Я по-прежнему работаю в Лавре. Что-то не могу я, как раньше, за день-другой закончить работу: и раз выходишь, и два, и десять. Кроме того, я присмотрел там неплохой вид через реку Монастырку, Лавра там предстаёт во всём своем великолепии, с многочисленными корпусами, мостом и стенами. Минус только в том, что там нет тени, и, наверное, придётся брать с собой зонт. И серьёзный минус ещё в том, что самый дальний край Ново-Лазаревского кладбища, это совсем рядом с моей новой точкой, облюбовали бомжи. Часть стены кладбища там разрушена и проделан небольшой лаз, который бомжи забаррикадировали деревянными щитами, которые используют и в качестве кроватей, заваливая себя грудами тряпья, которое сушится там же. Ну а живописный берег реки традиционно использует шпана и пыяки. Пыяки располагаются там тёплыми компаниями, особенно в пятницу и гомонят не умолкая. Меня пыяки не беспокоят, хотя некоторые пробуют, но я так на них смотрю, что у них весь хмель вылетает из их дурной головы.
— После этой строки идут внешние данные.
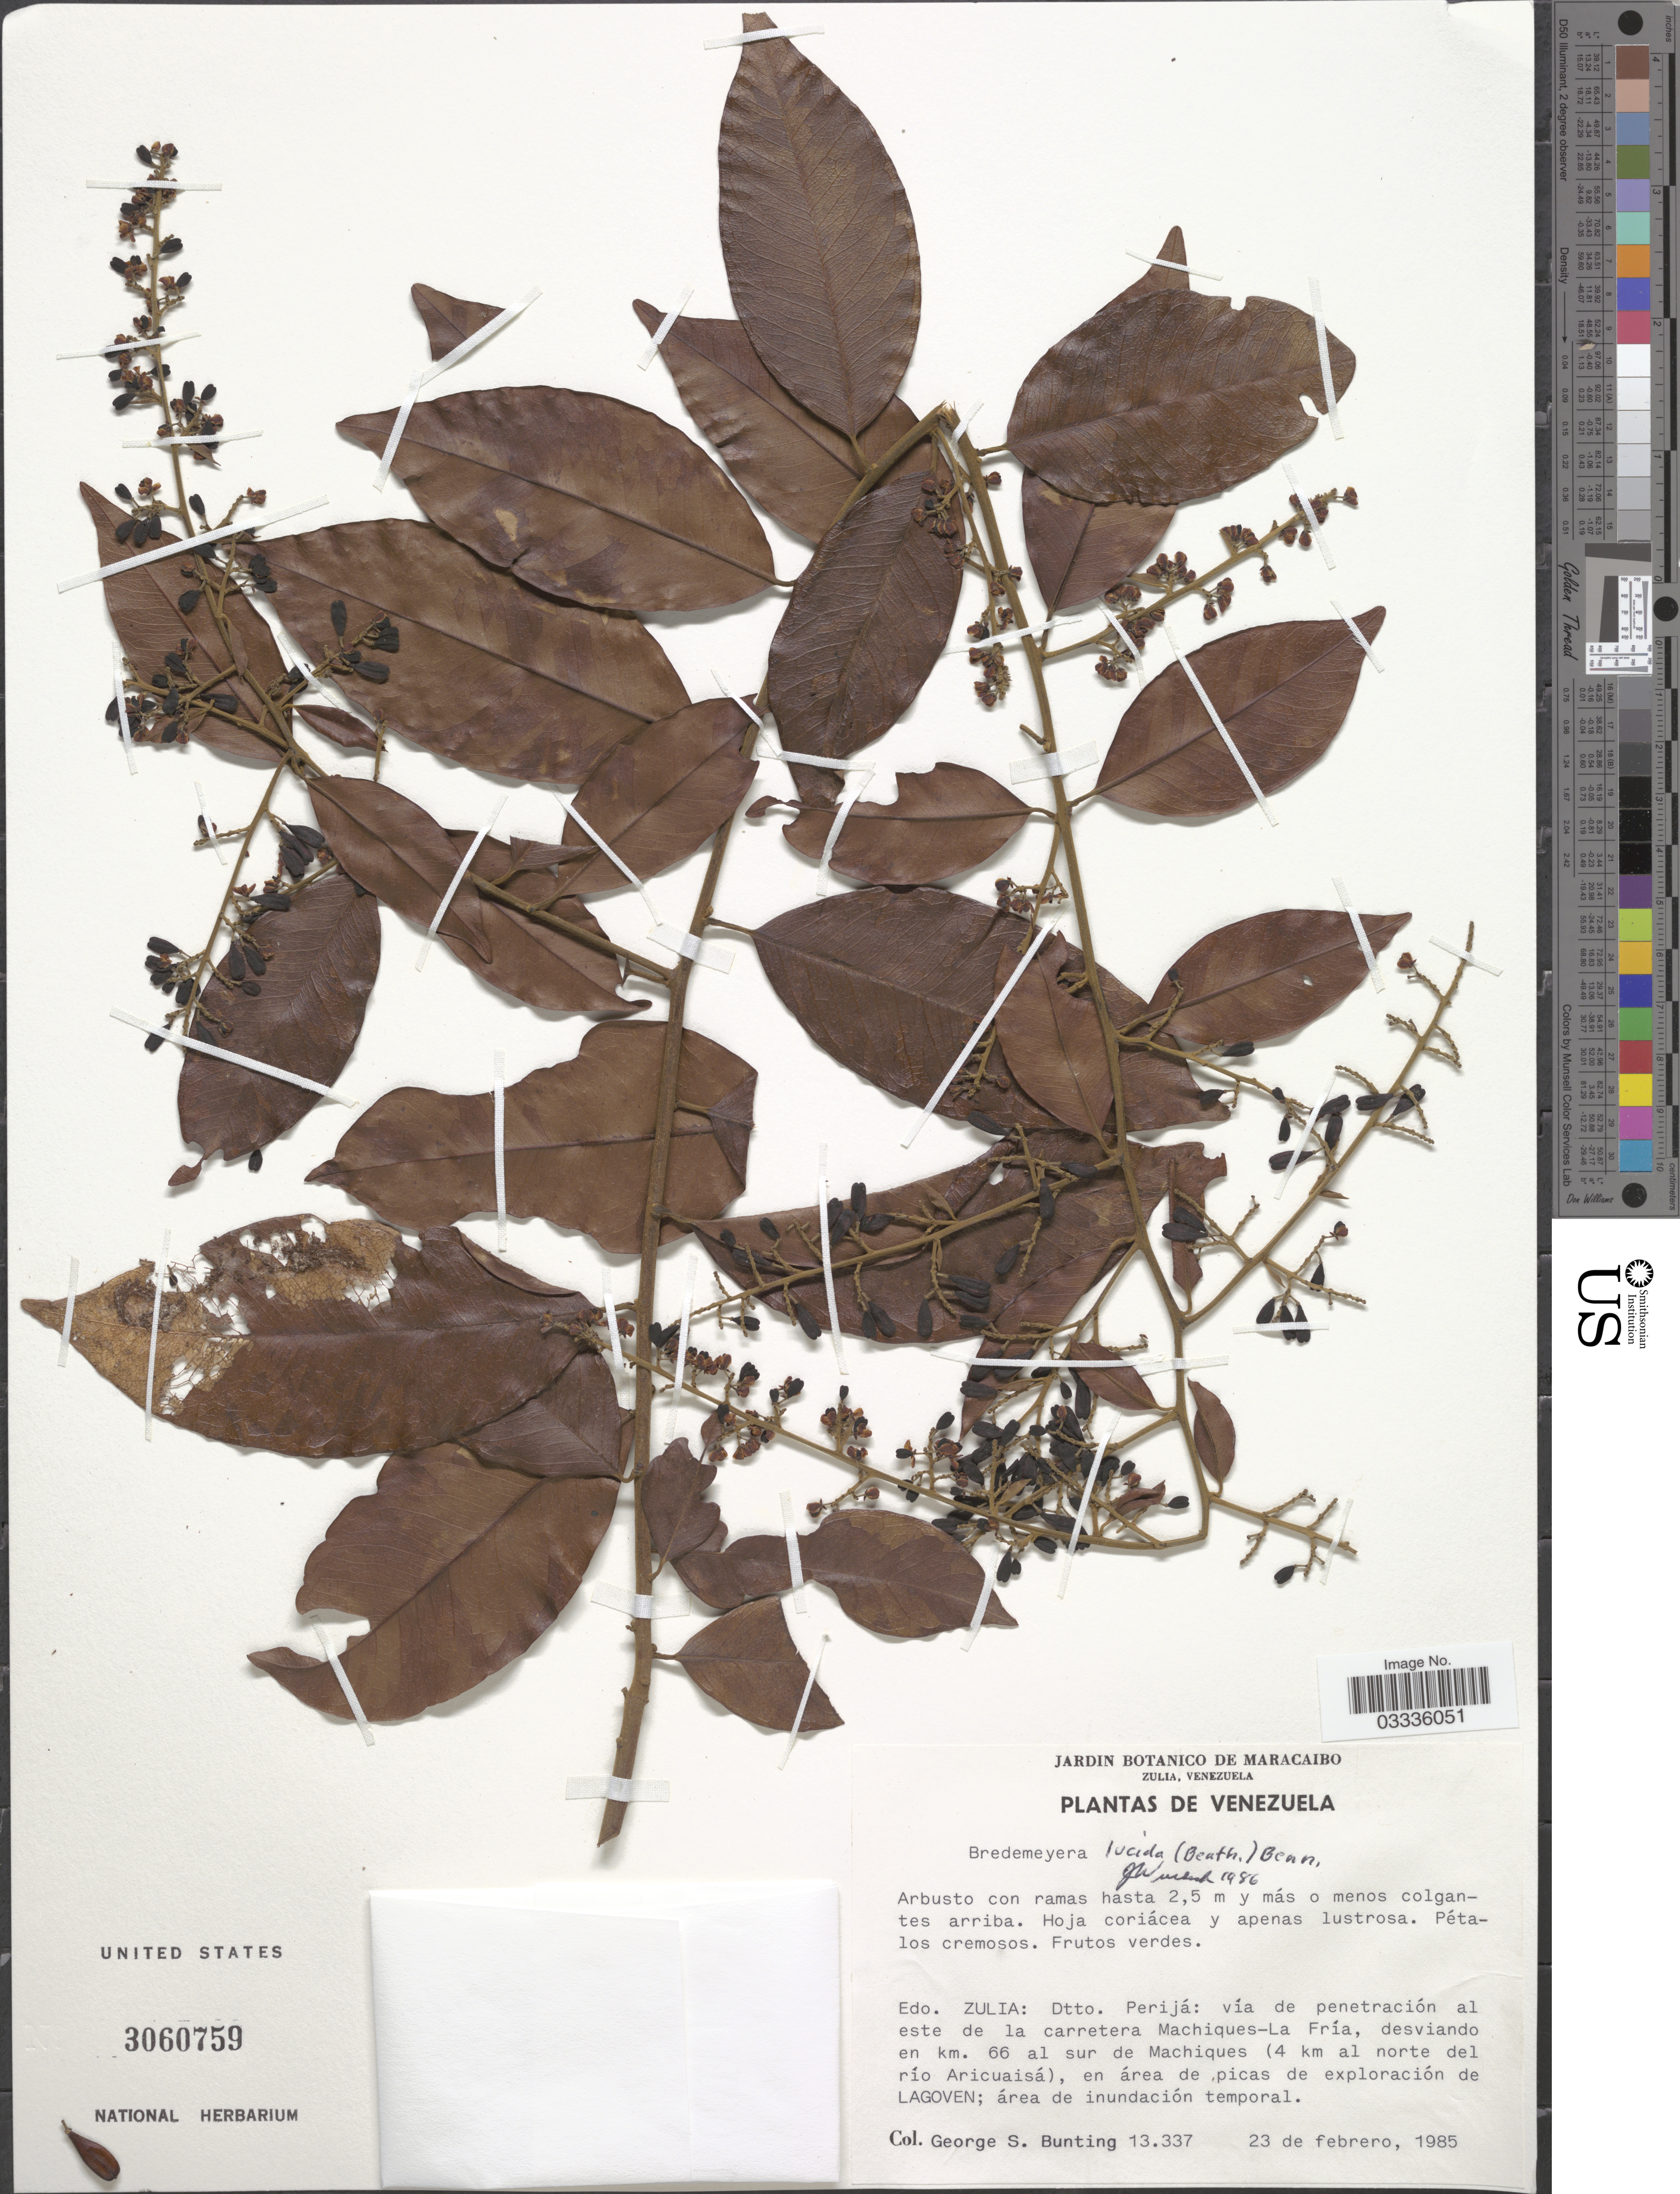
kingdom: Plantae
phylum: Tracheophyta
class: Magnoliopsida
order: Fabales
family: Polygalaceae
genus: Bredemeyera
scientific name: Bredemeyera lucida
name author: (Benth.) Klotzsch ex Hassk.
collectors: G. S. Bunting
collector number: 13337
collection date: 1985-02-23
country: Venezuela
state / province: Zulia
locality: Dtto. Perijá: vía de penetración al este de la carretera Machiques-La Fría, desviando en km. 66 al sur de Machiques (4 km al norte del río Aricuaisá), en área de picas de exploración de Lagoven.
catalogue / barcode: US 3060759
И заговаривать они уже больше не пробуют. Вообще со мной заговаривают только тогда, когда я сам не против переброситься фразой. Но от пьяниц и шпаны всё же предпочитаю держаться подальше. Что за несчастливый такой день – пятница! Работать сложно везде. Все навеселе или… Или вот я работал по пятницам у Мечети. У мусульман – это день, что-то вроде субботы у иудеев. Народец роится около меня. С ними невозможно не разговаривать, я уже сделался небольшим психологом, дабы иметь такую возможность – работать на улице. И вот совсем недавно у меня в этом смысле случилась досадная осечка. Я стоял в Лавре у Троицкого собора, у зарешеченного выхода и всяк меня спрашивал, можно ли там пройти. Разозлили к сто первому разу страшно. Сначала я решил закосить под мусульманина и пропеть известные мне суры Корана, но, подумав, что вряд ли это будет убедительно, решил предстать киевлянином, приехавшим «тiльки з ранку». Моя речь: «Тобi здаеэться, що я дома! Я зайнятий серйозним дiлом! Менi нема коли розважатися теревенями!» – имела должное действо лишь на богомольных старушек, которые с «Господи, прости», начинали искать выход самостоятельно. Но вот на заматерелого дубаря, услышавшего нерусскую речь, впечатления это не произвело. Он разразился такой гнилой матершиной, что некоторых слов я даже не разобрал, хотя, будучи в армии, несколько дней пробыл в матросском кубрике, пока не пересёк, наконец, Кильдинский пролив.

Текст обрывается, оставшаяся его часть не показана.